Janne Andersson à Bakou, la veille du fiasco des qualifications pour le Championnat d'Europe. Il n'a pas été la bonne personne pour diriger les nouveaux joueurs de l'équipe nationale, écrit Johan Esk.

Photo : Thomas Karlsson

Mais Janne Andersson n’était pas la bonne personne pour diriger l’équipe alors que celle-ci avait pris sa retraite.

J’ai très vite pensé que la Suède devait changer de capitaine. Il était devenu tatillon dans ses relations avec les médias, il pouvait se défendre sur des questions relativement simples, mais cela n’avait rien à voir avec mon opinion.

Janne Andersson n’avait pas n’était pas soudainement devenu moins bon en tant que dirigeant. Je ne voyais pas comment il pouvait être la bonne personne pour inverser la tendance.

Je ne voyais pas en quoi il était le bon leader pour ce groupe de nouveaux joueurs qui ont grandi et ont été élevés dans un type de football différent du football suédois traditionnel. Le football typique de Janne Andersson. Des joueurs qui ont grandi à une époque où le moi l’emportait souvent sur l’équipe dans l’ordre des priorités. Je voulais qu’un nouveau leader arrive, qu’il regarde le groupe d’un œil nouveau et qu’il espère le faire mieux réussir avec une idée de jeu différente.

Janne Andersson a lui-même essayé cette dernière solution, mais elle n’a jamais été convaincante.

Lorsque Dejan Kulusevski a exprimé sa déception de ne pas avoir été autorisé à débuter, les mots étaient plus forts que le sens et symbolisaient un choc des cultures.

Le fait que la distance avec les médias se soit accrue au fur et à mesure que les échecs s’accumulaient était moins important que le fait que l’on avait l’impression qu’il y avait aussi une distance entre Janne Andersson et les nouveaux joueurs qui étaient censés le pousser.

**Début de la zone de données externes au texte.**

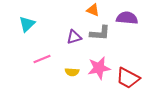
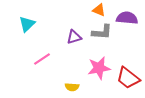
orange triangle: moved 6 px right
gray L-shape: moved 2 px right, 1 px up
pink line: rotated 12 degrees counterclockwise
yellow semicircle: moved 15 px down
red trapezoid: rotated 10 degrees clockwise
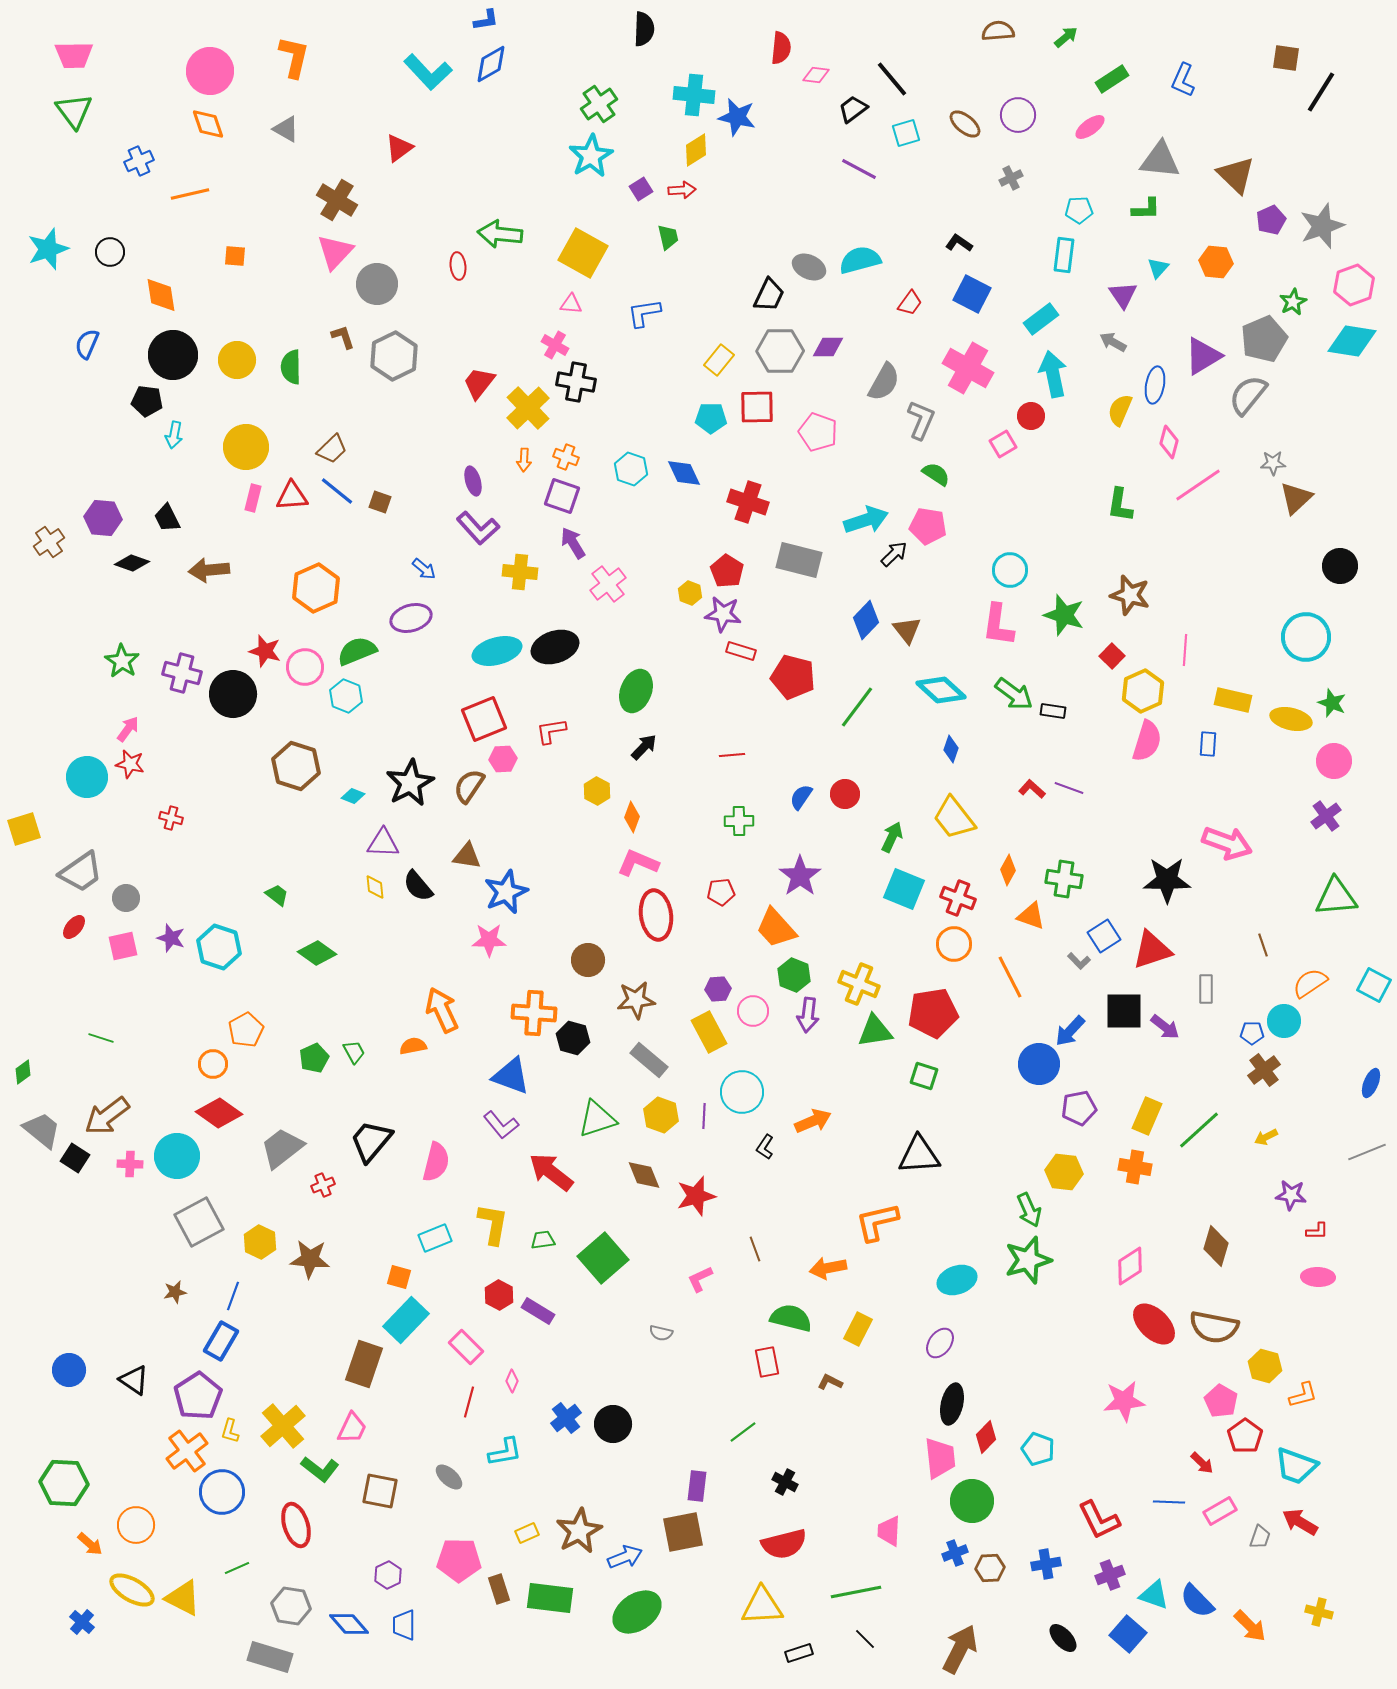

Lorsque Dejan Kulusevski a exprimé sa déception les mots étaient plus forts que le sens et symbolisaient un choc culturel entre l’ancienne et la nouvelle Suède du football.

Même au sein de l’équipe, c’était comme s’il y avait des poches d’air. Il y a eu beaucoup de lutte et de travail, mais cela s’est fait de manière différente et individuelle. Le match de Bakou en a été le pire exemple.

Au cours de la session actuelle, la plupart des membres du groupe partagent le souvenir de l’attaque terroriste de Bruxelles. Cette expérience pourrait rapprocher le groupe et rendre les dirigeants et les joueurs plus forts à l’avenir.

Mais il est trop tard. Il ne reste plus qu’un dernier match à Janne Andersson.

Enfin : De nombreux personnages publics sont différents en dehors des contextes officiels. Au cours de mes années de carrière, j’ai rencontré des personnes qui ont gagné lorsque la caméra est éteinte, d’autres ont perdu. Je pense que Janne Andersson a dessiné avec lui-même. Les heures passées dans la voiture n’ont pas montré un côté que je n’avais pas vu.

C’est sympathique, mais je ne sais pas si cela fait de quelqu’un un meilleur dirigeant sportif. Mais Janne Andersson se souviendra toujours qu’il a mené l’équipe nationale masculine à son plus grand succès en 24 ans.